Minisymposium Presentation
Optimizing CRK-HACC for Performance Portability Using SYCL
Presenter
Esteban Rangel joined the Computational Science (CPS) division at Argonne National Laboratory as a staff scientist in 2021. He became a postdoc at the Argonne Leadership Computing Facility (ALCF) after receiving his PhD in Computer Science from Northwestern University in 2018. He began contributing to the HACC codebase as a graduate student, where much of the work towards his PhD thesis was designing and implementing scalable analysis software for N-body cosmological simulations.
Description
In this talk, we discuss the development of the SYCL implementation of CRK-HACC, an extreme-scale cosmological simulation code with physics for resolving gas hydrodynamics.

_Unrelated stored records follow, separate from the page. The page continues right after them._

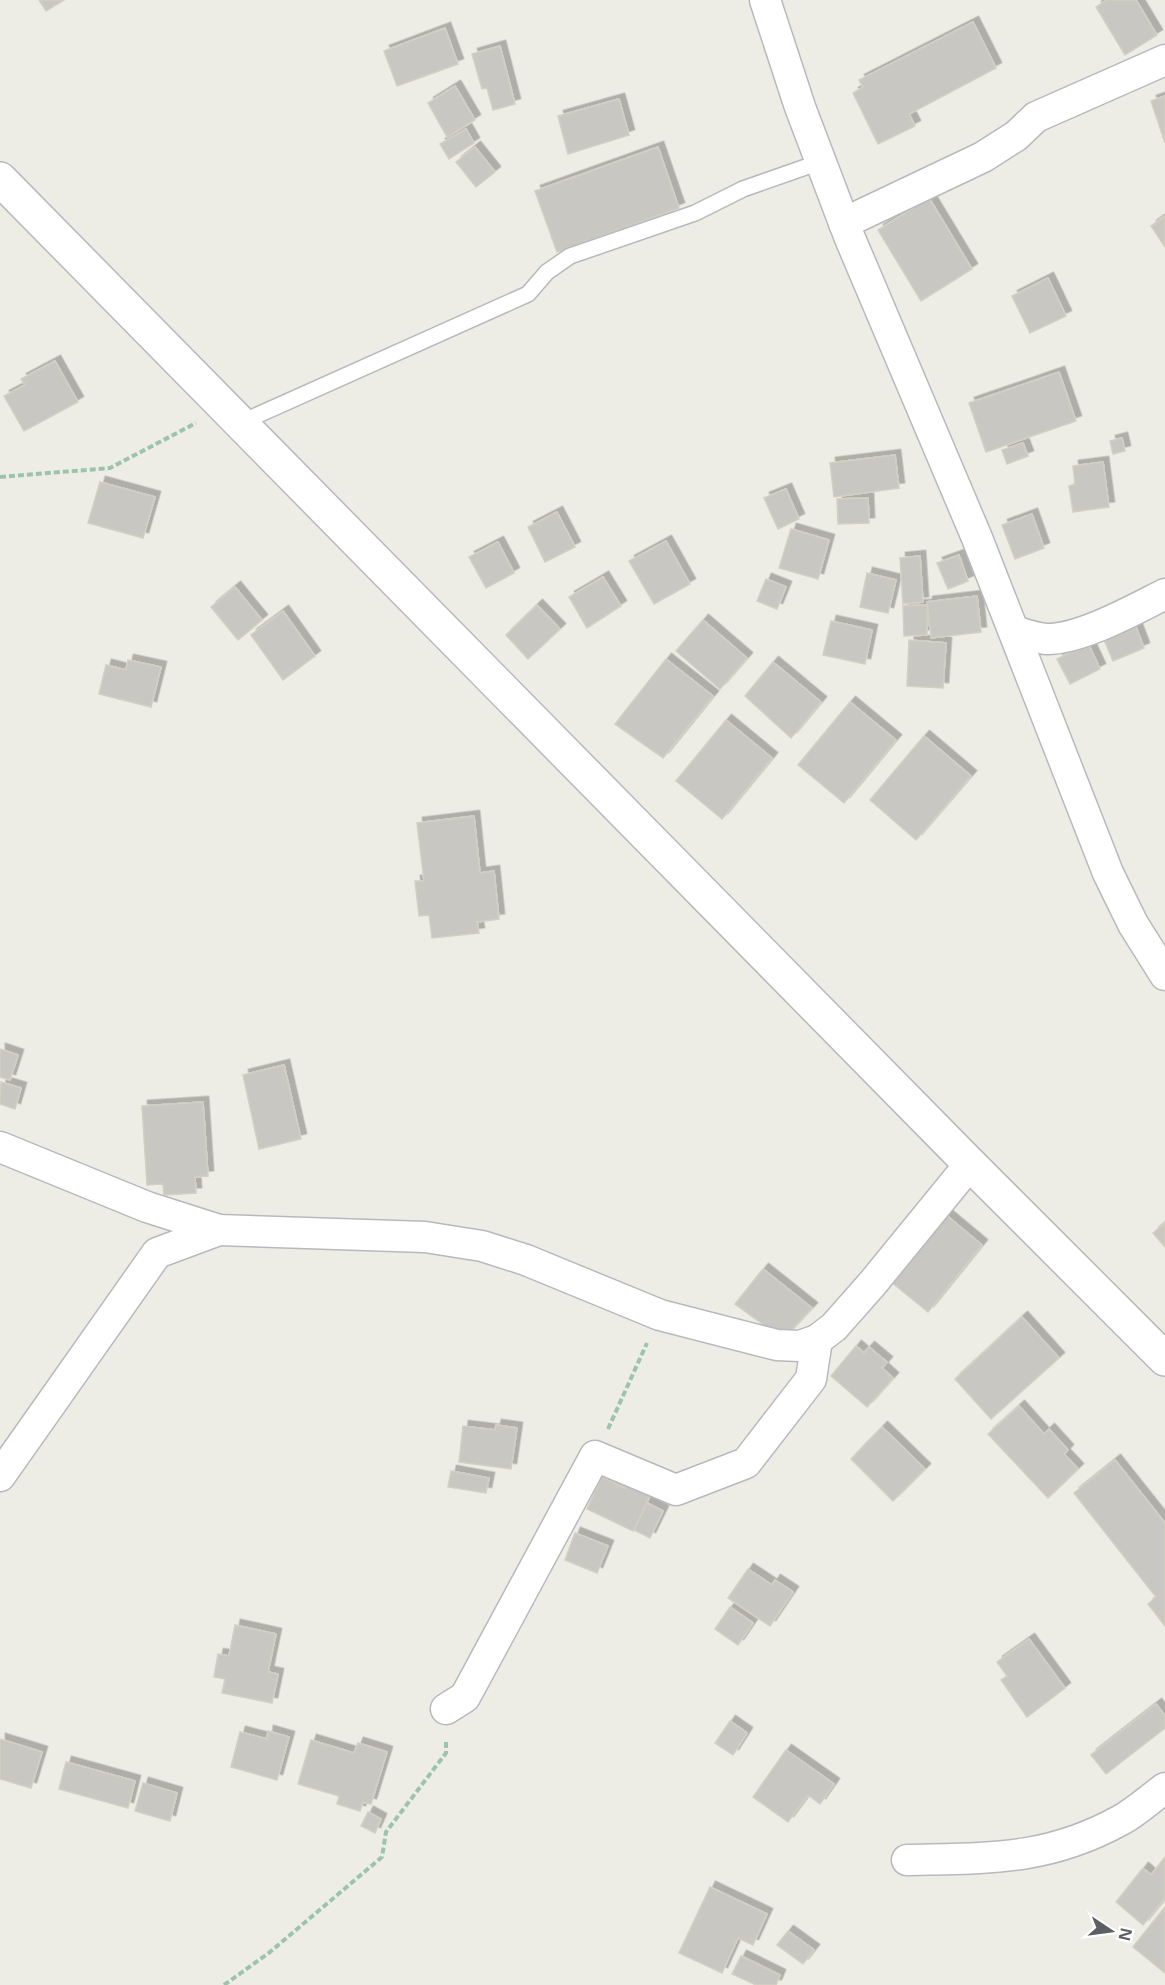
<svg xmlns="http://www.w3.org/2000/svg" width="1165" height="1985" viewBox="0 0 1165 1985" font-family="'Open Sans',sans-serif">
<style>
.building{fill:#c9c7c2;stroke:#d2cfc3;stroke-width:1.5;filter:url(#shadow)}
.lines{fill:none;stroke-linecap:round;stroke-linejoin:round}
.service-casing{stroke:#b7b9be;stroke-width:18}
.minor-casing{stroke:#b7b9be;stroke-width:33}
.tertiary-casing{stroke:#b7b9be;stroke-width:36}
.path{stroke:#9cc4ab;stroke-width:4;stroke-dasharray:6 3;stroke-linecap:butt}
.service{stroke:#fff;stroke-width:15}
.minor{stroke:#fff;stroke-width:30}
.tertiary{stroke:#fff;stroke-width:33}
</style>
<defs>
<filter id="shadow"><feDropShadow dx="5.5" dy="-5.5" stdDeviation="0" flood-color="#0004"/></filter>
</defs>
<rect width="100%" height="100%" fill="#eeede5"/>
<g class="building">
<polygon points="39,0 64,0 46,11"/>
<polygon points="1107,0 1136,0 1157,35 1125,55 1096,7"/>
<polygon points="973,22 996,68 909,114 915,126 878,144 853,93 863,87 859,80"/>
<polygon points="445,28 458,64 397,86 384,51"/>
<polygon points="500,46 515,104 493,110 487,88 482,89 472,54"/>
<polygon points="455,86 475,120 447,137 428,103"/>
<polygon points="1165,96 1165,143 1151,101"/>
<polygon points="619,99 629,135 568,154 558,116"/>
<polygon points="466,129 474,143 449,159 440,144"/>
<polygon points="475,147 495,172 476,187 456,162"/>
<polygon points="658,147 679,208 557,252 535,191"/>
<polygon points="929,198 972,269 921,301 878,230"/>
<polygon points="1165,216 1165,247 1151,226"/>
<polygon points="1048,278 1066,316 1030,333 1012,296"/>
<polygon points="55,361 78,402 24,431 4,396 25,385 21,379"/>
<polygon points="1059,372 1076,421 986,452 969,403"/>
<polygon points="1122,438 1125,451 1113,454 1110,441"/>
<polygon points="1023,443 1028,456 1007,464 1002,450"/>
<polygon points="895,455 899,488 834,497 830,463"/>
<polygon points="1103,462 1109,507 1073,512 1069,486 1075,484 1073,466"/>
<polygon points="100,482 155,497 143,538 88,523"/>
<polygon points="786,489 799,519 778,529 764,498"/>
<polygon points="868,498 869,523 838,524 837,499"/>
<polygon points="557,512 575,547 545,562 528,527"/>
<polygon points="1032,514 1044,548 1015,559 1002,525"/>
<polygon points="791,529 829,540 818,579 779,568"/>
<polygon points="666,541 690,584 654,604 629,561"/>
<polygon points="498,542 514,573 486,588 469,557"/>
<polygon points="959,555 968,581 948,589 937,563"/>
<polygon points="920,556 923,602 903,604 900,558"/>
<polygon points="867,573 896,580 888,613 860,607"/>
<polygon points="603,577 621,606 587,628 569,597"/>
<polygon points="766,579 786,587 777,609 757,601"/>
<polygon points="235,587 262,620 238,640 211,607"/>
<polygon points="977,596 981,632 931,638 927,602"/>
<polygon points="537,605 560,629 528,659 506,635"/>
<polygon points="927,605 927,635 904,636 903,606"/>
<polygon points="283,611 315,656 283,680 251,635"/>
<polygon points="703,620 747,658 720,689 676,651"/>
<polygon points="831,621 872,630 865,664 823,655"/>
<polygon points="1134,622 1144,648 1113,661 1102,635"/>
<polygon points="909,640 946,643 943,688 907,686"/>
<polygon points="1088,643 1100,669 1070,684 1057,659"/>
<polygon points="666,659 713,696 663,758 615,724"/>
<polygon points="128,660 161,667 151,707 99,694 106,665 126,670"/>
<polygon points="773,662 821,702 791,738 745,696"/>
<polygon points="850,702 896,740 844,803 798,765"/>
<polygon points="726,720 772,758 722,819 676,781"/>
<polygon points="924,736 971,776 916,840 870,800"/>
<polygon points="474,816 480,873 494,871 499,919 477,922 479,933 432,938 429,915 419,916 415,881 424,881 417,823"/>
<polygon points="0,1049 18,1055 10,1080 0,1077"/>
<polygon points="284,1065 301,1139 259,1149 243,1075"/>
<polygon points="1,1082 21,1088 15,1109 0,1104"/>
<polygon points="203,1102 208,1176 195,1177 196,1193 164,1195 163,1184 147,1185 142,1106"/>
<polygon points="946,1215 982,1245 928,1312 891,1282"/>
<polygon points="1165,1223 1165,1247 1153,1233"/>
<polygon points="763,1269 812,1308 783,1339 735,1304"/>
<polygon points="1022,1317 1059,1358 991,1419 955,1379"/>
<polygon points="856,1346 864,1353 869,1347 887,1362 882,1368 893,1378 867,1407 831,1376"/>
<polygon points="1019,1406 1044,1434 1049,1429 1068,1450 1064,1454 1078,1469 1048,1498 988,1434"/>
<polygon points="496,1425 517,1428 511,1469 459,1462 463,1426 495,1430"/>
<polygon points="882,1427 925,1469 893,1501 851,1459"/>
<polygon points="1115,1460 1165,1523 1165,1626 1148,1604 1156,1597 1074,1493"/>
<polygon points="451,1471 489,1478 486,1493 448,1487"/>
<polygon points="602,1477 625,1488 628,1482 651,1494 633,1531 587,1509"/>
<polygon points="647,1503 663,1511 650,1538 634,1530"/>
<polygon points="575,1533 608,1546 597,1573 565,1560"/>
<polygon points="748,1569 772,1585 775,1580 793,1592 770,1626 728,1598"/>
<polygon points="730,1607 753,1623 738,1645 715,1629"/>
<polygon points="235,1625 276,1634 268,1672 278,1674 272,1703 222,1693 225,1679 214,1677 218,1654 229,1656"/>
<polygon points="1029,1639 1065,1688 1027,1717 1001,1680 1007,1676 997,1662"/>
<polygon points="1156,1704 1165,1716 1165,1728 1106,1774 1091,1755"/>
<polygon points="730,1721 747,1733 733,1755 715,1743"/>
<polygon points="268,1731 289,1737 277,1780 231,1767 240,1732 267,1739"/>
<polygon points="0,1739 42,1752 31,1788 0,1779"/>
<polygon points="311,1740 354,1753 358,1743 387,1752 371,1804 363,1802 360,1811 337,1804 339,1796 298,1784"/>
<polygon points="786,1750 834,1784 820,1804 808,1795 788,1822 753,1797"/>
<polygon points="66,1762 135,1781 128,1808 59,1789"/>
<polygon points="143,1783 177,1793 170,1821 135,1811"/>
<polygon points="368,1812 381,1819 375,1833 361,1826"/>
<polygon points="1165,1857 1165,1898 1143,1925 1116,1902 1143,1868 1151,1875"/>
<polygon points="710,1887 767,1914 753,1945 738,1938 722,1973 679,1953"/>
<polygon points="1165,1907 1165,1973 1133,1947"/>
<polygon points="788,1931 814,1950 803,1964 777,1945"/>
<polygon points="741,1956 780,1975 776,1985 756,1985 732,1974"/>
</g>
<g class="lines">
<g class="service-casing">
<polyline id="service" points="240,423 528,294 547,272 570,256 695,213 743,189 820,162"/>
</g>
<g class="minor-casing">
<g id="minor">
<polyline points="765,0 800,107 849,236 977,538 1108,873 1133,924 1165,975"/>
<polyline points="844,223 983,157 1016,136 1036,117 1165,60"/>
<path d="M1014 631C1024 634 1035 638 1046 639 1080 640 1135 609 1165 594"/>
<polyline points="0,1147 147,1207 219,1230 425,1237 482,1246 526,1260 660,1315 777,1345 800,1346 817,1340 834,1327 872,1284 970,1164"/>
<polyline points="0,1476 157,1253 219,1230"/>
<polyline points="446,1709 465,1697 595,1456 676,1490 746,1463 811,1379 817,1340"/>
<path d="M907 1860C988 1858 1047 1861 1121 1820 1136 1812 1151 1798 1165 1788"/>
</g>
</g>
<g class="tertiary-casing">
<polyline id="tertiary" points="0,179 970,1164 1165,1359"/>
</g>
<g class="path">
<polyline points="0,477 110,468 196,423"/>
<polyline points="608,1429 647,1343"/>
<polyline points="224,1985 270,1952 382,1857 386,1832 446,1753 446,1740"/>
</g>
<use href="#service" class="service"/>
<use href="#minor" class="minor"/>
<use href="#tertiary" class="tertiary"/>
</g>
<g transform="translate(1111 1931) rotate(103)" stroke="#ffffff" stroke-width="4.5" paint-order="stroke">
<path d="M0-4.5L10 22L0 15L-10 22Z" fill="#5c5f64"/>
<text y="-9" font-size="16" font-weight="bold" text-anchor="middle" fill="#5c5f64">N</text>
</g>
</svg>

We describe our CUDA-to-SYCL migration pipeline for producing function objects and detail how we achieved a high level of “performance portability” across GPUs from AMD, Intel, and NVIDIA, requiring us to develop an abstraction for multiple “shuffle” operations: the sycl::select_from_group function from SYCL 2020, a shuffle operation emulated via work-group local memory, and a highly specialized shuffle operation implemented for Intel GPUs in assembly (vISA). To facilitate code maintainability we also created abstractions for host-side code that is shared across HIP, SYCL, and CUDA. We believe our techniques will generalize well to other application domains and provide a balance of maintainability and performance portability.